Caímos de novo no ano seguinte. Ainda assim, não tive vergonha. Nem com a sucessão de mesquinhas disputas internas por poder, alçando figuras obscuras ao leme da marca mais valiosa do futebol nordestino.

O maior motivo de vergonha do futebol é não saber perder.

Sempre fiquei roxo de vergonha ao ver equipes da América do Sul serem derrotadas na bola e buscar ganhar no braço. Atitude patética de quem se vê desmoralizado e crê que tal vilipêndio seja redentor da moral. Ledo engano. Eu pensava “ainda bem que não é o Vitória.”

Ouço os gritos de “bicha” quando um goleiro vai bater um tiro de meta, penso quão ridículo é, e raciocino que “ainda bem que não é o Vitória.”

Acompanhei os casos emblemáticos de Aranha e de Grafite, e percebi o quanto doeria ver o mesmo acontecendo dentro de uma instituição tão para mim sacra quanto a do Vitória.

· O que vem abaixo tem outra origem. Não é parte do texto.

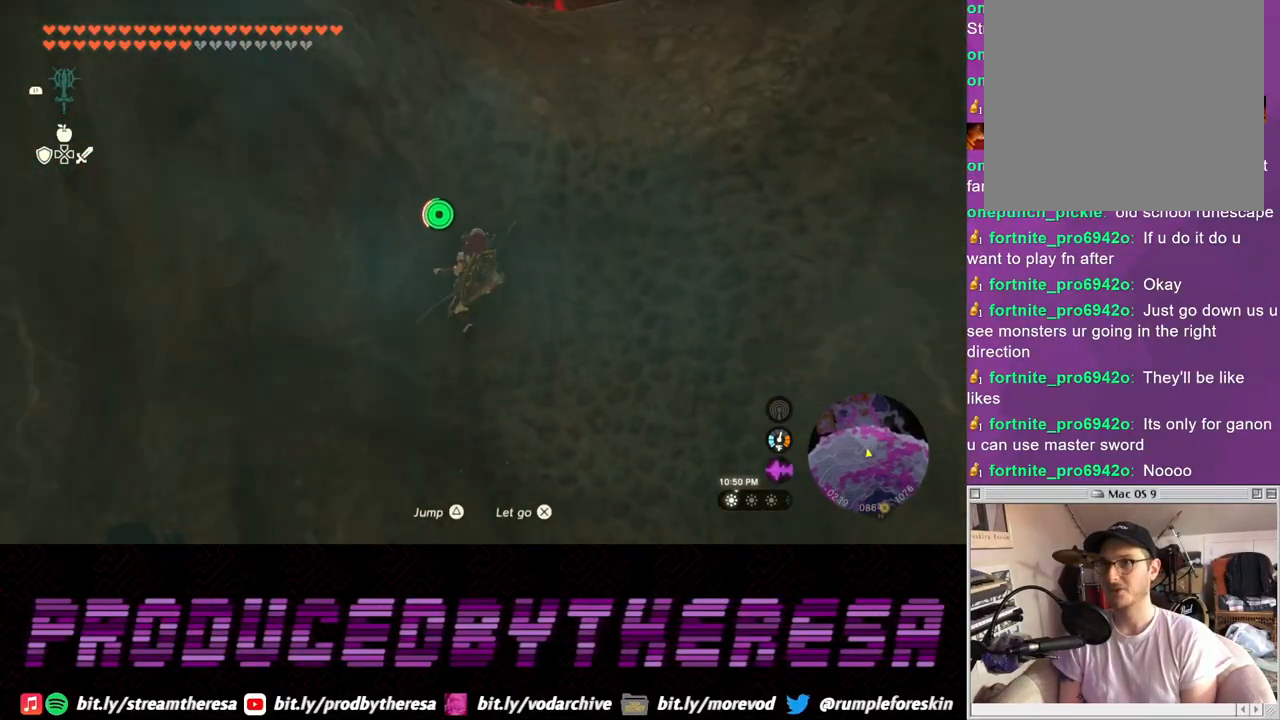
Gameplay with a controller (PlayStation layout); each line is a JSON object with the inputs held at the frame after it. "events" lists button and stick changes between this image and that frame as [ms after this image, input, new state], when the widget could be followed in between. Not read: CROSS.
{"buttons": [], "left_stick": "up", "right_stick": "center", "events": [[167, "TRIANGLE", "down"], [267, "TRIANGLE", "up"], [350, "TRIANGLE", "down"], [467, "TRIANGLE", "up"]]}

Senti vergonha atroz por todos estes casos, mas estava livre, no Vitória isso não tinha vez.

Até que um certo colombiano, no apagar das luzes de um Ba-Vi, resolve que seria o momento adequado de recuperar sua honra e xingar Renê Junior com palavras profundamente racistas.

Nesta segunda-feira de pós-jogo, era dia de aguentar a comédia e a resenha, com torcedores do rival apertando a nossa mente rubro-negra sem dó. Era dia de xingar Neilton e sua displicência, Wallace e mais uma falha, Mancini e as substituições terríveis. Era dia de exaltar uma das maiores rivalidades do futebol brasileiro dentro do espírito zombeteiro e pirracento do baiano.

Mas não.

Trellez estragou meu baba. Maculou a santidade de um Ba-Vi. Remexeu nas profundezas do inaceitável. Desonrou o manto sagrado de cores vermelha e preta, vestido com paixão e ardor por grande parte deste país. Externou que para ser racista não precisa necessariamente ser branco. Desdenhou do que significa o futebol, a arte, o esporte.

Já não posso mais dizer que estamos livres, imunes do racismo no futebol, que não acontece com o Vitória. Acontece com todo mundo. É maior do que apenas o campo de jogo, é estrutural.

E pela primeira vez na vida me fez sentir vergonha de ser Vitória.